*** Opening of Data to examine ***

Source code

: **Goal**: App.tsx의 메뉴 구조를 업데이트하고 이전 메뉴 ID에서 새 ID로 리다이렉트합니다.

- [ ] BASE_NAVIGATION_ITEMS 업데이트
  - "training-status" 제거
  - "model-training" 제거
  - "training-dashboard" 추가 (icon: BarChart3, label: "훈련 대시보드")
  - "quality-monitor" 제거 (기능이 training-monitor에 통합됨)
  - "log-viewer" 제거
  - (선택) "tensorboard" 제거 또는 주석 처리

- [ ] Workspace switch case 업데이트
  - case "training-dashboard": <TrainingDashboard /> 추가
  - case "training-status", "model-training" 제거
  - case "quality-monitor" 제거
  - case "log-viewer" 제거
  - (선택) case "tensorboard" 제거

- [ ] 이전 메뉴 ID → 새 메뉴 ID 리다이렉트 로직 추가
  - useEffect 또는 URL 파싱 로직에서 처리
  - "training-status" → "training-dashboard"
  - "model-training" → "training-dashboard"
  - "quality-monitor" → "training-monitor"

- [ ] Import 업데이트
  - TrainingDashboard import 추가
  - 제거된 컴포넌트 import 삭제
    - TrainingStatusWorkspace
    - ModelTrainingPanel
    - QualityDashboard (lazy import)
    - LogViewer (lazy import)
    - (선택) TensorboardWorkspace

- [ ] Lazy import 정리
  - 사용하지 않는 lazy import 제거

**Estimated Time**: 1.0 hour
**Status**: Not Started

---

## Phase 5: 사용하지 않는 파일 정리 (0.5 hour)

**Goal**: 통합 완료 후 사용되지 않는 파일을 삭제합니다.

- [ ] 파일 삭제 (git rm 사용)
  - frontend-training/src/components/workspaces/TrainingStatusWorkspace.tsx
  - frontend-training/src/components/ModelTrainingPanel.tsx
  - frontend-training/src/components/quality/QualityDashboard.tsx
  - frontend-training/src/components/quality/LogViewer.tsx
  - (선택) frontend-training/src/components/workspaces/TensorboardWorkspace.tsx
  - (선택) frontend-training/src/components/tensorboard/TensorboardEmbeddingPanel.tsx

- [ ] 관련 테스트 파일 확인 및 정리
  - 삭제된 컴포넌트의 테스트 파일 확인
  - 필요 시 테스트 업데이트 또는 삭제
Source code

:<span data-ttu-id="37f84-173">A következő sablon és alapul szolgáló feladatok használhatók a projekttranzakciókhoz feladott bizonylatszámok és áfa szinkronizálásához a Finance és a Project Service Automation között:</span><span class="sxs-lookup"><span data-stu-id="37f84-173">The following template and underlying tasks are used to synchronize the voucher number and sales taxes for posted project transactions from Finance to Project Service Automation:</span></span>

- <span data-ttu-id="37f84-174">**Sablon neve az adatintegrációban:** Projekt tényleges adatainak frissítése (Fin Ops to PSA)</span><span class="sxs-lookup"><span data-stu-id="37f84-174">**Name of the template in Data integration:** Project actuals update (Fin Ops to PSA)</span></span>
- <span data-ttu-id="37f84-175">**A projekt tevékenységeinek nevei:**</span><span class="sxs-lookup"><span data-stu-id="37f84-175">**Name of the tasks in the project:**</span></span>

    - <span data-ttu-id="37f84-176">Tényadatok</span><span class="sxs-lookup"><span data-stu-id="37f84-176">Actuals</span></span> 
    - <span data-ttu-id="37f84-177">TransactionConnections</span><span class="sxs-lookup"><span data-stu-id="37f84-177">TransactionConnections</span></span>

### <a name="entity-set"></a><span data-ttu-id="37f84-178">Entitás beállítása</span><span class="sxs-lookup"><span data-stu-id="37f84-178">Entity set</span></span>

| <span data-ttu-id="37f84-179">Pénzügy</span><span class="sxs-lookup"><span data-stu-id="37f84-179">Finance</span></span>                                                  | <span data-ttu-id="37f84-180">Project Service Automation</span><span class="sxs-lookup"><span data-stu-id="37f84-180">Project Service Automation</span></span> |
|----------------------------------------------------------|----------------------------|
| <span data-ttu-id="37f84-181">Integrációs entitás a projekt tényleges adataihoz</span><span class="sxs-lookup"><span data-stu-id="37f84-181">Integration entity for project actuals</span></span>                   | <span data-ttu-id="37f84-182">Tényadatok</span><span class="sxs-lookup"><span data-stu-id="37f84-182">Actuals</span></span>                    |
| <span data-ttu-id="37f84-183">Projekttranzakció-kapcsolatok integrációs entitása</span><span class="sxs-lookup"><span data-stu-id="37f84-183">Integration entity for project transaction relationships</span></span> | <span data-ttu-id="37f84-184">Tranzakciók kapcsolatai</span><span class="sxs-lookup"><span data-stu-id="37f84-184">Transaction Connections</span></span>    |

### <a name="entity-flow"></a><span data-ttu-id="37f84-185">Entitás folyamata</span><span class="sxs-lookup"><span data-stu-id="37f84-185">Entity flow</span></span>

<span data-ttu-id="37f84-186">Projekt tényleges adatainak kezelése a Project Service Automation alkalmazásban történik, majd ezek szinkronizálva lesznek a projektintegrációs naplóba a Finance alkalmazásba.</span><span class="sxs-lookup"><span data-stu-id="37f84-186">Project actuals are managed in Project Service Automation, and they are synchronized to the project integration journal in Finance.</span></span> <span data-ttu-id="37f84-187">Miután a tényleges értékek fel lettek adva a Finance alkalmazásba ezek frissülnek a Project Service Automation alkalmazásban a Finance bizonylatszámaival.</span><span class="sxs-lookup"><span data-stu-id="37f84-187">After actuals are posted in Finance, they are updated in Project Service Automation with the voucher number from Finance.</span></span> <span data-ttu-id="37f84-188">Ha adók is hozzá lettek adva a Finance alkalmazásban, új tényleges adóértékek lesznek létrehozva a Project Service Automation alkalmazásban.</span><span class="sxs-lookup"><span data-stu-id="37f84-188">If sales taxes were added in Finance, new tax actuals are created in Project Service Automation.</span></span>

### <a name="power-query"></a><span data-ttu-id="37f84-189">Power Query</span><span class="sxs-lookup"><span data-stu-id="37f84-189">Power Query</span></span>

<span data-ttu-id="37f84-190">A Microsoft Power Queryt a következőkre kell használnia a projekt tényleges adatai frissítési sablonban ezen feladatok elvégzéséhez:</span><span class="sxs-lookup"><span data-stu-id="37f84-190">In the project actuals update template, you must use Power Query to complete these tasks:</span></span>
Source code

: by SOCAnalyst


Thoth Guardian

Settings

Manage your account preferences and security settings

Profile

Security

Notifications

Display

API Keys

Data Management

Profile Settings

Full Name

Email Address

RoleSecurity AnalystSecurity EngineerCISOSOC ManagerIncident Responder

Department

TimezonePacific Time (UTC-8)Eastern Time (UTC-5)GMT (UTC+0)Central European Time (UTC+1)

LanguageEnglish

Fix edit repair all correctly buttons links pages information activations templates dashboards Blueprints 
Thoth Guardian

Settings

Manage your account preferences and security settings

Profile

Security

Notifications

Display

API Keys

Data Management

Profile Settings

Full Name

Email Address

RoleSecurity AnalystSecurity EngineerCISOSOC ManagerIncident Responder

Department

*** Close of Data to examine ***

◆ **Exercise instructions**: Copy all of the data above line for line, with no changes.

◆ **Problem solution**:
Source code

: **Goal**: App.tsx의 메뉴 구조를 업데이트하고 이전 메뉴 ID에서 새 ID로 리다이렉트합니다.

- [ ] BASE_NAVIGATION_ITEMS 업데이트
  - "training-status" 제거
  - "model-training" 제거
  - "training-dashboard" 추가 (icon: BarChart3, label: "훈련 대시보드")
  - "quality-monitor" 제거 (기능이 training-monitor에 통합됨)
  - "log-viewer" 제거
  - (선택) "tensorboard" 제거 또는 주석 처리

- [ ] Workspace switch case 업데이트
  - case "training-dashboard": <TrainingDashboard /> 추가
  - case "training-status", "model-training" 제거
  - case "quality-monitor" 제거
  - case "log-viewer" 제거
  - (선택) case "tensorboard" 제거

- [ ] 이전 메뉴 ID → 새 메뉴 ID 리다이렉트 로직 추가
  - useEffect 또는 URL 파싱 로직에서 처리
  - "training-status" → "training-dashboard"
  - "model-training" → "training-dashboard"
  - "quality-monitor" → "training-monitor"

- [ ] Import 업데이트
  - TrainingDashboard import 추가
  - 제거된 컴포넌트 import 삭제
    - TrainingStatusWorkspace
    - ModelTrainingPanel
    - QualityDashboard (lazy import)
    - LogViewer (lazy import)
    - (선택) TensorboardWorkspace

- [ ] Lazy import 정리
  - 사용하지 않는 lazy import 제거

**Estimated Time**: 1.0 hour
**Status**: Not Started

---

## Phase 5: 사용하지 않는 파일 정리 (0.5 hour)

**Goal**: 통합 완료 후 사용되지 않는 파일을 삭제합니다.

- [ ] 파일 삭제 (git rm 사용)
  - frontend-training/src/components/workspaces/TrainingStatusWorkspace.tsx
  - frontend-training/src/components/ModelTrainingPanel.tsx
  - frontend-training/src/components/quality/QualityDashboard.tsx
  - frontend-training/src/components/quality/LogViewer.tsx
  - (선택) frontend-training/src/components/workspaces/TensorboardWorkspace.tsx
  - (선택) frontend-training/src/components/tensorboard/TensorboardEmbeddingPanel.tsx

- [ ] 관련 테스트 파일 확인 및 정리
  - 삭제된 컴포넌트의 테스트 파일 확인
  - 필요 시 테스트 업데이트 또는 삭제
Source code

:<span data-ttu-id="37f84-173">A következő sablon és alapul szolgáló feladatok használhatók a projekttranzakciókhoz feladott bizonylatszámok és áfa szinkronizálásához a Finance és a Project Service Automation között:</span><span class="sxs-lookup"><span data-stu-id="37f84-173">The following template and underlying tasks are used to synchronize the voucher number and sales taxes for posted project transactions from Finance to Project Service Automation:</span></span>

- <span data-ttu-id="37f84-174">**Sablon neve az adatintegrációban:** Projekt tényleges adatainak frissítése (Fin Ops to PSA)</span><span class="sxs-lookup"><span data-stu-id="37f84-174">**Name of the template in Data integration:** Project actuals update (Fin Ops to PSA)</span></span>
- <span data-ttu-id="37f84-175">**A projekt tevékenységeinek nevei:**</span><span class="sxs-lookup"><span data-stu-id="37f84-175">**Name of the tasks in the project:**</span></span>

    - <span data-ttu-id="37f84-176">Tényadatok</span><span class="sxs-lookup"><span data-stu-id="37f84-176">Actuals</span></span> 
    - <span data-ttu-id="37f84-177">TransactionConnections</span><span class="sxs-lookup"><span data-stu-id="37f84-177">TransactionConnections</span></span>

### <a name="entity-set"></a><span data-ttu-id="37f84-178">Entitás beállítása</span><span class="sxs-lookup"><span data-stu-id="37f84-178">Entity set</span></span>

| <span data-ttu-id="37f84-179">Pénzügy</span><span class="sxs-lookup"><span data-stu-id="37f84-179">Finance</span></span>                                                  | <span data-ttu-id="37f84-180">Project Service Automation</span><span class="sxs-lookup"><span data-stu-id="37f84-180">Project Service Automation</span></span> |
|----------------------------------------------------------|----------------------------|
| <span data-ttu-id="37f84-181">Integrációs entitás a projekt tényleges adataihoz</span><span class="sxs-lookup"><span data-stu-id="37f84-181">Integration entity for project actuals</span></span>                   | <span data-ttu-id="37f84-182">Tényadatok</span><span class="sxs-lookup"><span data-stu-id="37f84-182">Actuals</span></span>                    |
| <span data-ttu-id="37f84-183">Projekttranzakció-kapcsolatok integrációs entitása</span><span class="sxs-lookup"><span data-stu-id="37f84-183">Integration entity for project transaction relationships</span></span> | <span data-ttu-id="37f84-184">Tranzakciók kapcsolatai</span><span class="sxs-lookup"><span data-stu-id="37f84-184">Transaction Connections</span></span>    |

### <a name="entity-flow"></a><span data-ttu-id="37f84-185">Entitás folyamata</span><span class="sxs-lookup"><span data-stu-id="37f84-185">Entity flow</span></span>

<span data-ttu-id="37f84-186">Projekt tényleges adatainak kezelése a Project Service Automation alkalmazásban történik, majd ezek szinkronizálva lesznek a projektintegrációs naplóba a Finance alkalmazásba.</span><span class="sxs-lookup"><span data-stu-id="37f84-186">Project actuals are managed in Project Service Automation, and they are synchronized to the project integration journal in Finance.</span></span> <span data-ttu-id="37f84-187">Miután a tényleges értékek fel lettek adva a Finance alkalmazásba ezek frissülnek a Project Service Automation alkalmazásban a Finance bizonylatszámaival.</span><span class="sxs-lookup"><span data-stu-id="37f84-187">After actuals are posted in Finance, they are updated in Project Service Automation with the voucher number from Finance.</span></span> <span data-ttu-id="37f84-188">Ha adók is hozzá lettek adva a Finance alkalmazásban, új tényleges adóértékek lesznek létrehozva a Project Service Automation alkalmazásban.</span><span class="sxs-lookup"><span data-stu-id="37f84-188">If sales taxes were added in Finance, new tax actuals are created in Project Service Automation.</span></span>

### <a name="power-query"></a><span data-ttu-id="37f84-189">Power Query</span><span class="sxs-lookup"><span data-stu-id="37f84-189">Power Query</span></span>

<span data-ttu-id="37f84-190">A Microsoft Power Queryt a következőkre kell használnia a projekt tényleges adatai frissítési sablonban ezen feladatok elvégzéséhez:</span><span class="sxs-lookup"><span data-stu-id="37f84-190">In the project actuals update template, you must use Power Query to complete these tasks:</span></span>
Source code

: by SOCAnalyst


Thoth Guardian

Settings

Manage your account preferences and security settings

Profile

Security

Notifications

Display

API Keys

Data Management

Profile Settings

Full Name

Email Address

RoleSecurity AnalystSecurity EngineerCISOSOC ManagerIncident Responder

Department

TimezonePacific Time (UTC-8)Eastern Time (UTC-5)GMT (UTC+0)Central European Time (UTC+1)

LanguageEnglish

Fix edit repair all correctly buttons links pages information activations templates dashboards Blueprints 
Thoth Guardian

Settings

Manage your account preferences and security settings

Profile

Security

Notifications

Display

API Keys

Data Management

Profile Settings

Full Name

Email Address

RoleSecurity AnalystSecurity EngineerCISOSOC ManagerIncident Responder

Department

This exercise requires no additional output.